De dagvaarding is geldig, deze rechtbank is bevoegd tot kennisneming van het ten laste gelegde feit en het Openbaar Ministerie is ontvankelijk. Er zijn geen redenen voor schorsing van de vervolging.

4.Waardering van het bewijs

4.1
Inleiding
In de regio [plaats 1] , [plaats 2] en [plaats 3] hebben in de periode van 23 juni tot en met 29 juni 2015 vier overvallen plaatsgevonden, gepleegd door één of twee daders. Bij de politie rees het vermoeden dat de overvallen mogelijk door één dadergroep waren gepleegd. Bij deze overvallen is steeds gebruik gemaakt van een zilverkleurig vuurwapen dat – naar achteraf is gebleken – niet een vuurwapen maar een alarm/startpistool bleek te zijn. Ook kwam het signalement van de dader(s) op de verschillende bewakingsbeelden overeen en werd bij een aantal overvallen een zwarte BMW 5-serie gesignaleerd.

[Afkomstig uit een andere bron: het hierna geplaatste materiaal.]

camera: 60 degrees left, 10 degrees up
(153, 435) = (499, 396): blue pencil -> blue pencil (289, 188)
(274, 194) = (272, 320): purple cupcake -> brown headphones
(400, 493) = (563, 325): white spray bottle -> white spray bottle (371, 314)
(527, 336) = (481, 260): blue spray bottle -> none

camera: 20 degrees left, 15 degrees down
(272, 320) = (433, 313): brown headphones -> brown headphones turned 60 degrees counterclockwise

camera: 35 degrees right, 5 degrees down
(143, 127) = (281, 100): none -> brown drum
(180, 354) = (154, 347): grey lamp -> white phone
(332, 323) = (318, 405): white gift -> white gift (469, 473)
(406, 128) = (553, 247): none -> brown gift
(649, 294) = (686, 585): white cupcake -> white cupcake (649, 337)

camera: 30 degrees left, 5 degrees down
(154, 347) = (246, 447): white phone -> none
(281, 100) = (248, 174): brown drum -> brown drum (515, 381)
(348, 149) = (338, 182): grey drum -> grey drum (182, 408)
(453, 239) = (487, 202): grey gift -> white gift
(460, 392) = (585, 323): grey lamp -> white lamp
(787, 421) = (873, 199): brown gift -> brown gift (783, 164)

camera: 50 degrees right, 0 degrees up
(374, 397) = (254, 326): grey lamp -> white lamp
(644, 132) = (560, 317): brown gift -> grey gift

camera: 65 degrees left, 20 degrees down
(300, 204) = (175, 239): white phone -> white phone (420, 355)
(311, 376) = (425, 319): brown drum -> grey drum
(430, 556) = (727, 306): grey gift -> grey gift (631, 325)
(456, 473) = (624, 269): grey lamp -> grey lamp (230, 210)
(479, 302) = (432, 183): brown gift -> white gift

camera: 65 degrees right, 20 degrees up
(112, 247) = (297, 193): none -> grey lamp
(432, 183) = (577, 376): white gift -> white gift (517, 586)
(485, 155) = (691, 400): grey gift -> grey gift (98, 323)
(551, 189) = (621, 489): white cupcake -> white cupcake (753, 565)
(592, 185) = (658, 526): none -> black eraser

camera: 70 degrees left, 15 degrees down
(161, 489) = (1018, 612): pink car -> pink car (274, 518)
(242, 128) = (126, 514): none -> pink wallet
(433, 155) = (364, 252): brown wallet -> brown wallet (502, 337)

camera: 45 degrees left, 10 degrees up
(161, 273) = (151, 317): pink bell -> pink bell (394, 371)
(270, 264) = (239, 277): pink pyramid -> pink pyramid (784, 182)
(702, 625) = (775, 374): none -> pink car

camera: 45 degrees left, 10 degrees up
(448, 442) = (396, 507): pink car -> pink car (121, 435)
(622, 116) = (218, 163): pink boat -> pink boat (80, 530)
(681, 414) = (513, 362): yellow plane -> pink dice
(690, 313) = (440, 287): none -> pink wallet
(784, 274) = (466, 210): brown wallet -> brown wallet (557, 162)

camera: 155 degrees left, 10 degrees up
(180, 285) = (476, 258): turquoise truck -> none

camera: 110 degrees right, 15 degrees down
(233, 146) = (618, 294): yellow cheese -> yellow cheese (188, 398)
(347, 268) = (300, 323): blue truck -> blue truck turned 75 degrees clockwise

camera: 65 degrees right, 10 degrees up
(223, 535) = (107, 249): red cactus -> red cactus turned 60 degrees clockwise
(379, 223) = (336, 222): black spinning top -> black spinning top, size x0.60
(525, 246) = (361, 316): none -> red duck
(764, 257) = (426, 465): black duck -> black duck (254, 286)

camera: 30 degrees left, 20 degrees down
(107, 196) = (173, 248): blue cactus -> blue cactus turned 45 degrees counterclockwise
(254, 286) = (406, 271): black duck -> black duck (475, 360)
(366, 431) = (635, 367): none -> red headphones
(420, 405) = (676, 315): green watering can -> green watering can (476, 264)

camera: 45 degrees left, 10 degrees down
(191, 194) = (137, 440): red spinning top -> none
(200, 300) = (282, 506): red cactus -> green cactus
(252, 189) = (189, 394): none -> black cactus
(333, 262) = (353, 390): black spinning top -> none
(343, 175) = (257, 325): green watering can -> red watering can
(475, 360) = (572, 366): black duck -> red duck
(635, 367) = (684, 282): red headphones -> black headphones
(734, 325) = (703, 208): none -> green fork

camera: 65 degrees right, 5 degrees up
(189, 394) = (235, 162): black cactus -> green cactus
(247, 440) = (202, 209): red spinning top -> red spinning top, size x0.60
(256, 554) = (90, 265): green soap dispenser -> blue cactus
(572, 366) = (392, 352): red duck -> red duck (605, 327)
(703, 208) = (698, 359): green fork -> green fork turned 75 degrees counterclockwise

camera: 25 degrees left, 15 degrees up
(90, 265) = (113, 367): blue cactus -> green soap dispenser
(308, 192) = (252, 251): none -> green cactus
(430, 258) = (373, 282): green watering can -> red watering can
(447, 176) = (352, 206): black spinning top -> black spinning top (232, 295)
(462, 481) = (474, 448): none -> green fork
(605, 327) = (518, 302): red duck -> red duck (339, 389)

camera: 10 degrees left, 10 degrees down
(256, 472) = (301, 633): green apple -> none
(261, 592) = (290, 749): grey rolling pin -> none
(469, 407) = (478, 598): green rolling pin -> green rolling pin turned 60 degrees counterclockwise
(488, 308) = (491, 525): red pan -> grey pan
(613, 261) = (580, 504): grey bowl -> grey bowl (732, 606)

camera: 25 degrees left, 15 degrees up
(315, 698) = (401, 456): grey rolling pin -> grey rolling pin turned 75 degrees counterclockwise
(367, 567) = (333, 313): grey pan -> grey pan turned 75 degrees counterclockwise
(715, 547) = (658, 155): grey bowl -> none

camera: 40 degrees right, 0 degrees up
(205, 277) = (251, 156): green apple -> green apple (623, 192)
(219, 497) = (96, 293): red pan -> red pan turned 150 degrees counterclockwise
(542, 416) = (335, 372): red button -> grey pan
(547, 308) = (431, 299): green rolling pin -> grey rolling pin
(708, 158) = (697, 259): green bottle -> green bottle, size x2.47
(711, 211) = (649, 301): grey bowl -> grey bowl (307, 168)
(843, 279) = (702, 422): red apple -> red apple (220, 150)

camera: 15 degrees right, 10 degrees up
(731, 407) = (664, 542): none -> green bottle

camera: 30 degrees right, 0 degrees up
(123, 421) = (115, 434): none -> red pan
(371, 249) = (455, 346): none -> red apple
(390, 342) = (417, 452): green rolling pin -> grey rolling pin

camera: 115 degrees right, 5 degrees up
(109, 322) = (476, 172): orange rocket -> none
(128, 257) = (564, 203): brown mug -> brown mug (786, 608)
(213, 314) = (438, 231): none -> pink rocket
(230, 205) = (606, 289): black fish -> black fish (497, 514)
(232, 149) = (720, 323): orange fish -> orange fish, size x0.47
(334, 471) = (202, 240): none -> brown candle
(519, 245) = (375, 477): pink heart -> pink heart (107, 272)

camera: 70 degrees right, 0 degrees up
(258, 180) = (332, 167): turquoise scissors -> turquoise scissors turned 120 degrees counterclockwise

Zo hebben getuigen van de (poging) overval op snackbar [snackbar 1] in [plaats 3] op 28 juni 2015 verklaard vijf minuten voor de overval tweemaal een zwartkleurige BMW langzaam langs de snackbar te hebben zien rijden. De ramen van de BMW waren geopend en de inzittenden, drie mannen en één vrouw, keken opvallend in de richting van de snackbar. Verbalisanten hebben gerelateerd dat zij ongeveer een uur voor de overval een zwarte BMW, met kenteken [kenteken] , hebben zien staan op de parkeerplaats van de Joodse begraafplaats op de Saskia van Uylenburgweg in [plaats 3] . Bij de auto stonden drie jongens en op de bijrijdersstoel zat een blonde jonge vrouw. De te naam gestelde van het voertuig was medeverdachte [medeverdachte 5] (hierna: [medeverdachte 5] ), verblijvende op het adres [adres 2] in [plaats 2] .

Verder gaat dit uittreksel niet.